LLM-specific observability
- • Token usage per request
- • Cost estimation
- • Full request/response traces
- • User feedback tracking
Infrastructure observability
- • CPU/Memory usage
- • Pod health metrics
- • HTTP metrics (via OTEL)
- • Database connections
> This pattern applies to any LLM app. Without both layers, you're flying blind.
// sync-wave deployment
ArgoCD sync-waves orchestrate the startup order. This prevents 90% of deployment failures.
// the dogfood
The MVP is a chatbot I built for myself: a 120B self-hosted model connected to my entire vibe-coding corpus. Documentation, patterns, examples—all searchable via conversation.
It's exposed through OpenShift routes so I can share it. The goal: help others learn vibe coding the way I wish I could have. Ask questions, get answers grounded in real patterns that actually work.
> Using my own infrastructure to spread my own methodology. That's the play.
// why this is hard
No public registries. Every container image pulled from internal Harbor. Every Helm chart vendored. Every dependency audited.
FIPS cryptography. Standard TLS libraries don't work. OpenSSL FIPS module required. Most open source projects assume you have normal crypto—Dify didn't.
OpenShift security context. No root. Arbitrary UIDs. Read-only filesystems. SecurityContextConstraints that block 90% of Docker Hub images out of the box.

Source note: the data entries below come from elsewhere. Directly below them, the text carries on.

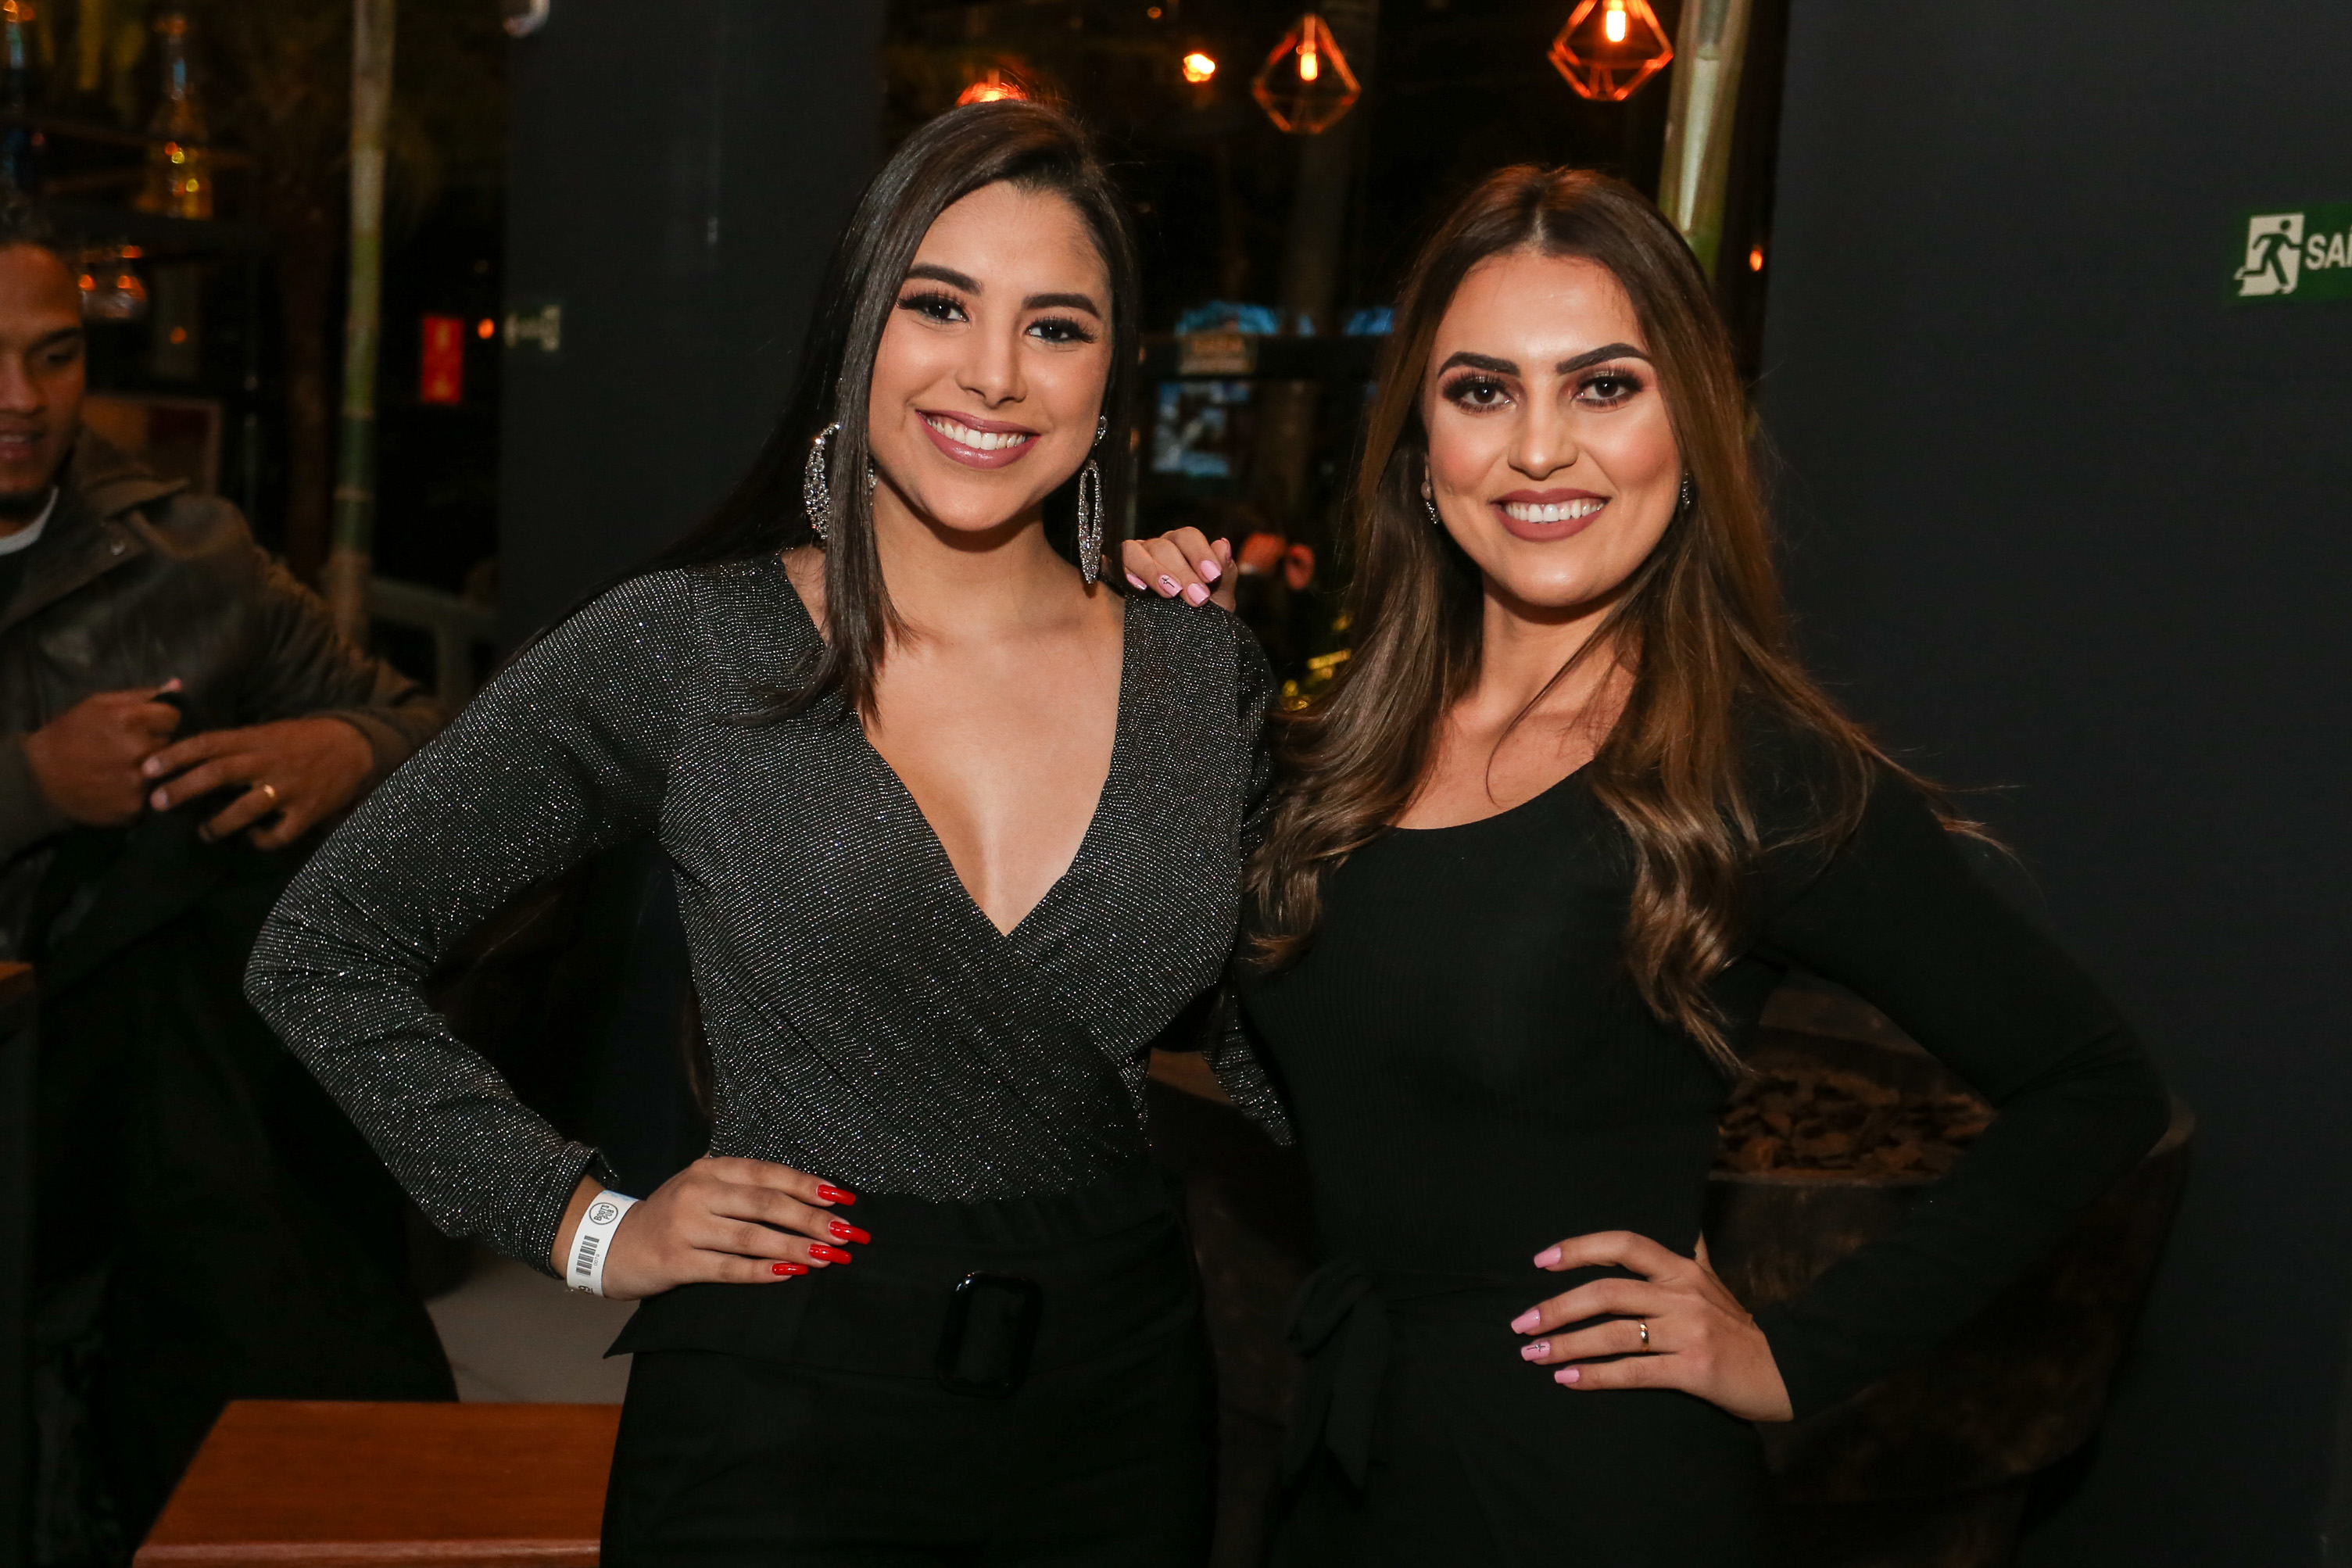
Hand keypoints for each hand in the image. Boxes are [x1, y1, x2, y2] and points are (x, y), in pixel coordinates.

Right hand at [22, 681, 183, 825]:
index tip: (153, 726)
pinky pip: (153, 798)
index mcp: (129, 720)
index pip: (175, 718)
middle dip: (161, 746)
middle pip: (175, 746)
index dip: (165, 721)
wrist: (37, 777)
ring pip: (167, 775)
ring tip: (131, 769)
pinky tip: (125, 789)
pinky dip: (144, 794)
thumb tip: (178, 685)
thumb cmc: (69, 734)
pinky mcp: (133, 808)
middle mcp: (138, 752)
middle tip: (139, 749)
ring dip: (157, 772)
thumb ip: (141, 696)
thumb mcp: (99, 704)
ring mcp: (137, 783)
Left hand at [143, 715, 374, 848]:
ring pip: (244, 810)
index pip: (207, 743)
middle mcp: (268, 762)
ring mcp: (288, 789)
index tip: (147, 769)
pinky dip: (259, 841)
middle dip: (183, 789)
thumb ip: (231, 743)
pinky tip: (251, 839)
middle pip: (218, 773)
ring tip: (203, 833)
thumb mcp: (265, 732)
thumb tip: (184, 754)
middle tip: (157, 803)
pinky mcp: (307, 812)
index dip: (175, 756)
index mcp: (255, 739)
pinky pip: (277, 835)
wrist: (353, 748)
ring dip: (217, 825)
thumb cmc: (300, 740)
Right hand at [551, 1159, 867, 1300]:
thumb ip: (745, 1190)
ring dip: (796, 1247)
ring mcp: (686, 1226)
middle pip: (767, 1204)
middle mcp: (699, 1192)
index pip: (769, 1174)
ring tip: (829, 1255)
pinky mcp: (677, 1261)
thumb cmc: (671, 1218)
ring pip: (752, 1236)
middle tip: (847, 1233)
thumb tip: (810, 1200)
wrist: (611, 1244)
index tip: (844, 1199)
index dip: (809, 1185)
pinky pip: (728, 1267)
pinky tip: (790, 1274)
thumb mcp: (704, 1190)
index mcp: (711, 1169)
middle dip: (813, 1219)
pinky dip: (762, 1271)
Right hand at [1121, 527, 1234, 610]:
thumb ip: (1225, 573)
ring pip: (1135, 551)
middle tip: (1198, 597)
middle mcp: (1156, 549)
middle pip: (1163, 546)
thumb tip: (1223, 545)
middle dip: (1183, 571)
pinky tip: (1139, 588)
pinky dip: (1125, 572)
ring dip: (1153, 570)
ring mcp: (1134, 560)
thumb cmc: (1202, 617)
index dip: (1200, 553)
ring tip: (1171, 593)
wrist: (1181, 647)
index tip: (1213, 576)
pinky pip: (1114, 565)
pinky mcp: (1115, 575)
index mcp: (1183, 548)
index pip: (1188, 537)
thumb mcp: (1220, 599)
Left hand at [1511, 1231, 1793, 1421]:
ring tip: (1534, 1355)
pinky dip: (1597, 1376)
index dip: (1579, 1248)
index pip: (1624, 1245)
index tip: (1541, 1260)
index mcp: (1682, 1269)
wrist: (1785, 1370)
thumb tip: (1685, 1222)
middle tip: (1522, 1324)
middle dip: (1557, 1307)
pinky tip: (1569, 1380)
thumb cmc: (1739, 1328)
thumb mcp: (1715, 1283)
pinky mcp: (1694, 1370)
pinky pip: (1634, 1372)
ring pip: (1614, 1333)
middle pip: (1607, 1292)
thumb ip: (1693, 1253)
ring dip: (1567, 1344)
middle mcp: (1683, 1295)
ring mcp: (1689, 1332)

Enterprise SSO. Keycloak federation to Active Directory. OAuth2 Proxy sidecars on every service. Certificate chains that go four levels deep.
// stack
This isn't a weekend project. It's observable AI infrastructure—the foundation you need before reliability is even possible.
Two-layer observability gets you visibility. You can finally see what AI is doing. Making it do the right thing consistently—that's the next problem.
> Step one: make it observable. Step two: make it reliable.